Namun, tidak ada lagi catatan mengenai kemampuan ini.
Seseorang hanya akan mengetahui fungsi dan efek spesifiknya setelah menguasainya. Xiao Shi segera mencoba memurnikannya. Namun, dia tidak menyangka proses pemurniannya akan sangat sulit. Dia telah gagal di awal. Tampaknya akan sangat sulit untuk berhasil.
“Mungkinkah Teknik Erosi Napas tidak cocok denganku? Apakah itu sebabnya sulit untuk memurnikannya?” Xiao Shi mengerutkan kening.

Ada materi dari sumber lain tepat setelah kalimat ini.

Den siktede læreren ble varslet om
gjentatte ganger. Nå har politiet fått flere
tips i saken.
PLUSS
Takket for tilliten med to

Dalam catatan tentang Teknik Erosi Napas, dinyatakan dengan jelas—”Penyempurnaan akan sulit sampai batas tertentu. Teknik ini harus sesuai dengan diri Anda untuk dapat menyempurnakannya.” Sekarang, kesulitan Xiao Shi dalam menyempurnakan teknik ini telah menunjukkan bahwa Teknik Erosi Napas tidak sesuai dengan dirinya.
“Meskipun aku tidak bisa memurnikannya, mungkin… ia bisa!” Tatapan Xiao Shi tiba-tiba tertuju pada bayangan pohon di tanah. Ia berpikir untuk membiarkan bayangan pohon itu memurnikan Teknik Erosi Napas. Ia segera mengendalikan bayangan pohon itu. Ia mencoba membiarkan bayangan pohon itu memurnikan Teknik Erosi Napas.
Berdengung!
Xiao Shi dapat merasakan dengan jelas bahwa proses pemurnian bayangan pohon jauh lebih lancar daripada saat dia memurnikannya. Tidak ada masalah selama periode ini. Semuanya berjalan sangat lancar.

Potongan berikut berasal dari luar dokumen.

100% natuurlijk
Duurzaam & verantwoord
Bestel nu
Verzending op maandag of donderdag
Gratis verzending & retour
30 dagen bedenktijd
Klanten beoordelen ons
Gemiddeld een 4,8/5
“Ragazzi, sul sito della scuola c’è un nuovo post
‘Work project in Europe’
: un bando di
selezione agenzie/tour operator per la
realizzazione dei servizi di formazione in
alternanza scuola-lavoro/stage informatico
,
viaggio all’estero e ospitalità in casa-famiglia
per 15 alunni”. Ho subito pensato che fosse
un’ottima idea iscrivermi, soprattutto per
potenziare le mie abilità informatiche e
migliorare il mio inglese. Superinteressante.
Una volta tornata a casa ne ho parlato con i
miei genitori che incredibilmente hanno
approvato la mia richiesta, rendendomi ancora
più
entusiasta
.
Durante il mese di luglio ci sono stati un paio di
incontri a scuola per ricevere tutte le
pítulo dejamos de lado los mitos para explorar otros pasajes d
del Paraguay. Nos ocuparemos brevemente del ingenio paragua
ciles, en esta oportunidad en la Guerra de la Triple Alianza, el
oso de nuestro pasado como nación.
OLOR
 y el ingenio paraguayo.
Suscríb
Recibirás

Dalam sekejap, bayangan pohon berhasil menyelesaikan penyempurnaan Erosi Napas.
Xiao Shi melihatnya dengan jelas. Setelah memurnikan Erosi Napas, sebuah mulut muncul di setiap cabang. Mata Xiao Shi berkedip sambil berpikir. Dia mengeluarkan senjata bela diri Qi. Mengendalikan salah satu cabang, cabang itu membuka mulutnya dan menggigit senjata bela diri Qi dengan ganas.
Retakan!
Bahkan senjata bela diri Qi pun mudah dihancurkan oleh mulut ini. Terdengar suara mengunyah yang memekakkan telinga. Setelah menggigit dan menelan senjata bela diri Qi ini, cabang ini benar-benar dapat berubah bentuk menjadi senjata bela diri Qi tersebut.